--- Prompt ---
Your copy should match the listing below exactly, except that it holds no images.

Segment Start: Dataset excerpt

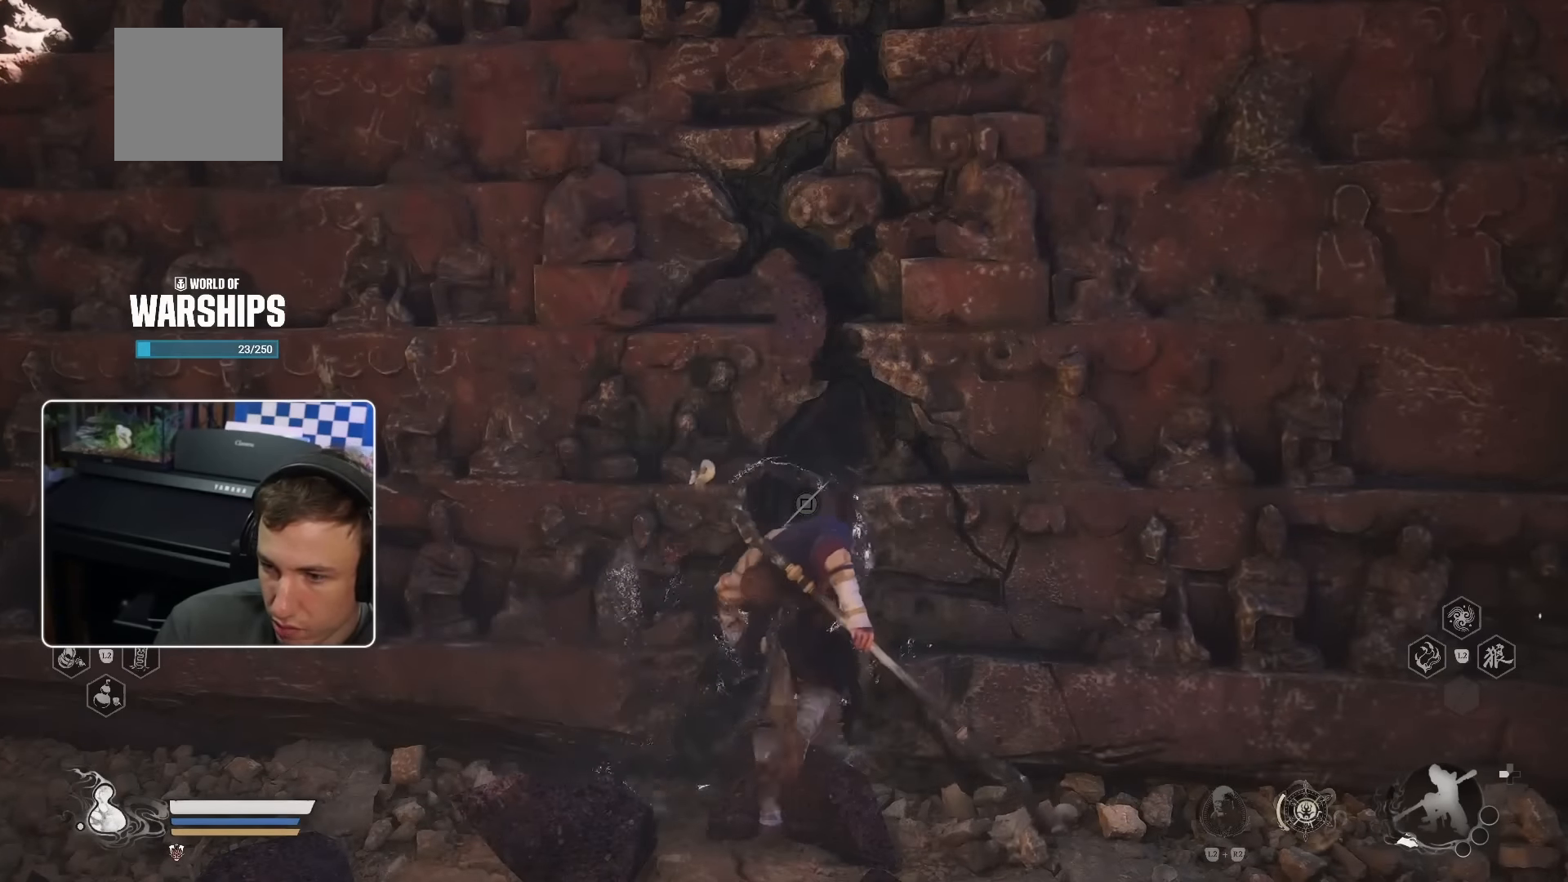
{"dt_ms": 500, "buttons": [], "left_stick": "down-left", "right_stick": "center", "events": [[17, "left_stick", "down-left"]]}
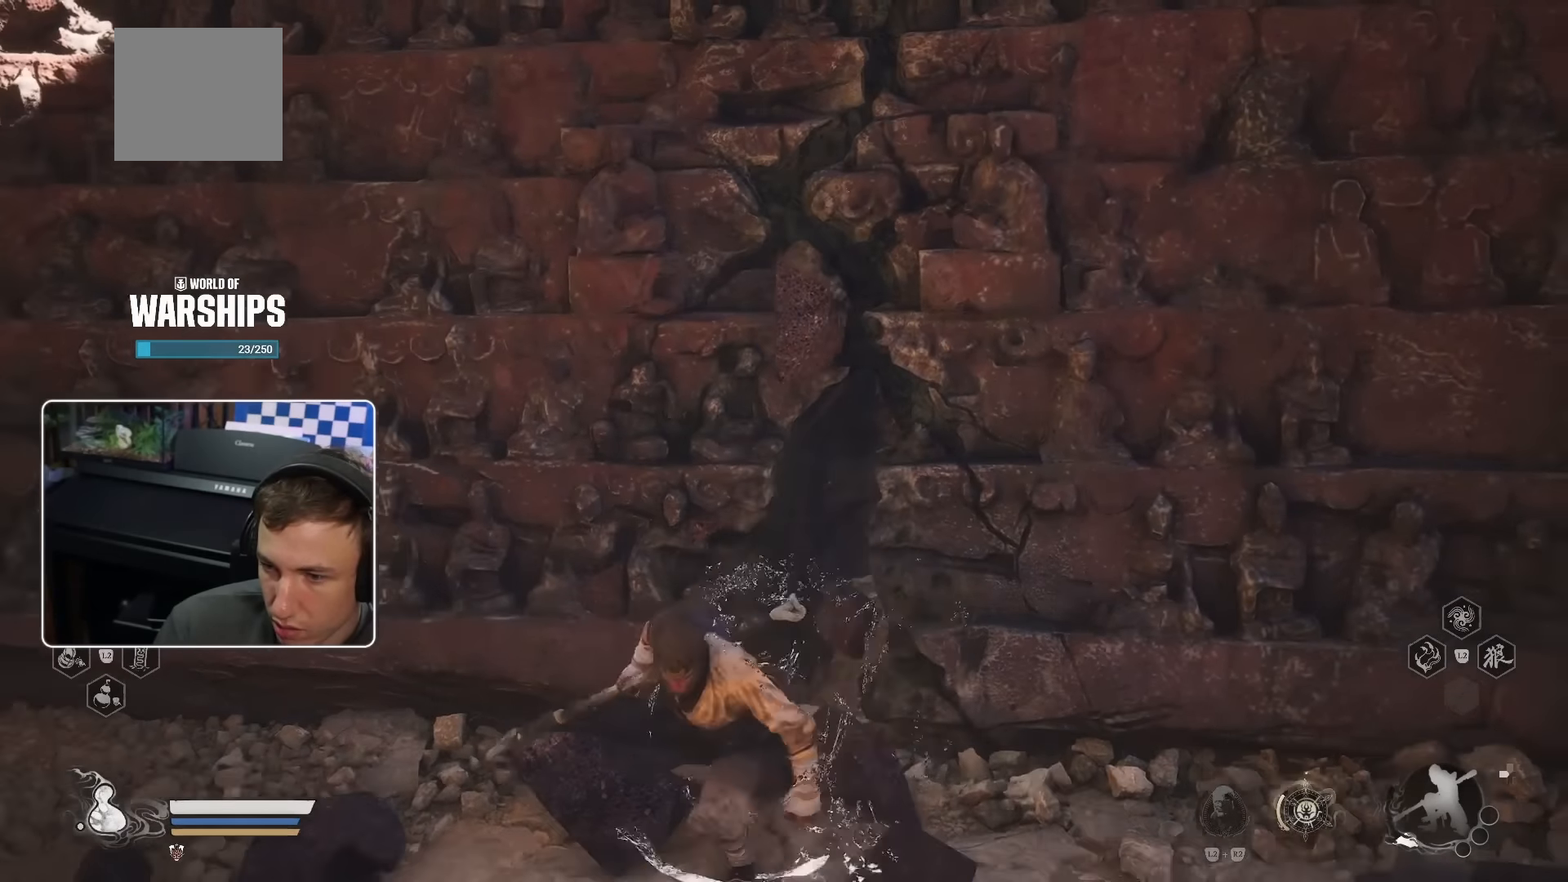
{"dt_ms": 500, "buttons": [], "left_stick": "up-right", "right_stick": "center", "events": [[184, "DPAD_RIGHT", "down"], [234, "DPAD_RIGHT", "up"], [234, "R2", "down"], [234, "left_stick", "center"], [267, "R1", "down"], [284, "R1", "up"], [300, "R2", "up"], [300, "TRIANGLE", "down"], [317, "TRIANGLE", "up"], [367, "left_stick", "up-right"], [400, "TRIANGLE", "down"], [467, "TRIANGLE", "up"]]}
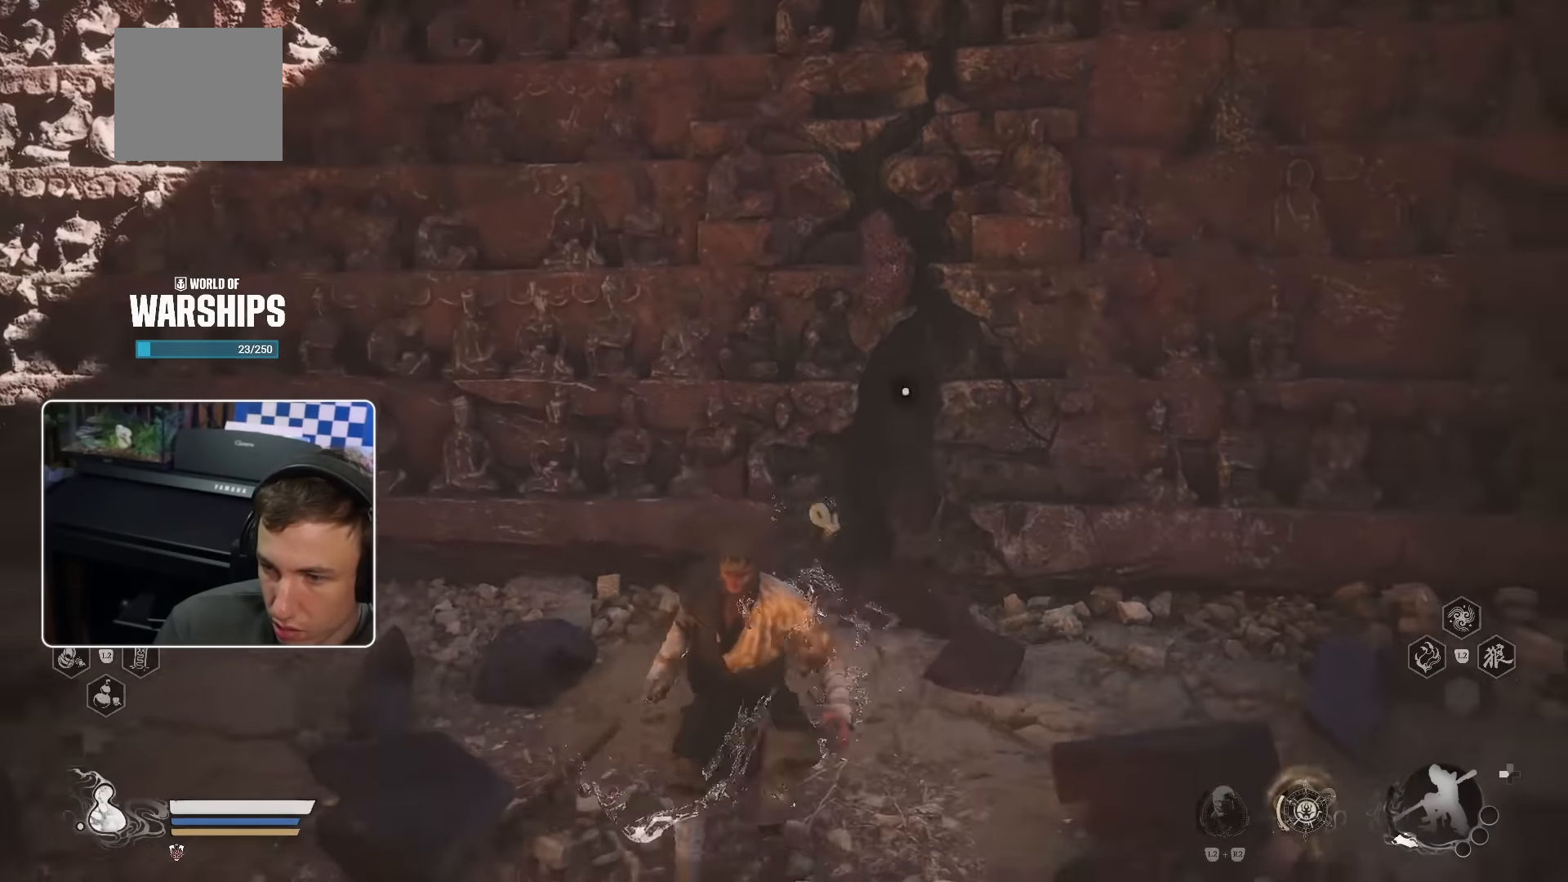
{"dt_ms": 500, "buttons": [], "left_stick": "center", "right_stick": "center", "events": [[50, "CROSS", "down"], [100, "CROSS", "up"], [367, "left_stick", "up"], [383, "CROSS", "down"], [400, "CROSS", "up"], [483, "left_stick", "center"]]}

Segment End: Dataset excerpt

--- Problem solution ---
{"dt_ms": 500, "buttons": [], "left_stick": "down-left", "right_stick": "center", "events": [[17, "left_stick", "down-left"]]}
{"dt_ms": 500, "buttons": [], "left_stick": "up-right", "right_stick": "center", "events": [[184, "DPAD_RIGHT", "down"], [234, "DPAD_RIGHT", "up"], [234, "R2", "down"], [234, "left_stick", "center"], [267, "R1", "down"], [284, "R1", "up"], [300, "R2", "up"], [300, "TRIANGLE", "down"], [317, "TRIANGLE", "up"], [367, "left_stick", "up-right"], [400, "TRIANGLE", "down"], [467, "TRIANGLE", "up"]]}
{"dt_ms": 500, "buttons": [], "left_stick": "center", "right_stick": "center", "events": [[50, "CROSS", "down"], [100, "CROSS", "up"], [367, "left_stick", "up"], [383, "CROSS", "down"], [400, "CROSS", "up"], [483, "left_stick", "center"]]}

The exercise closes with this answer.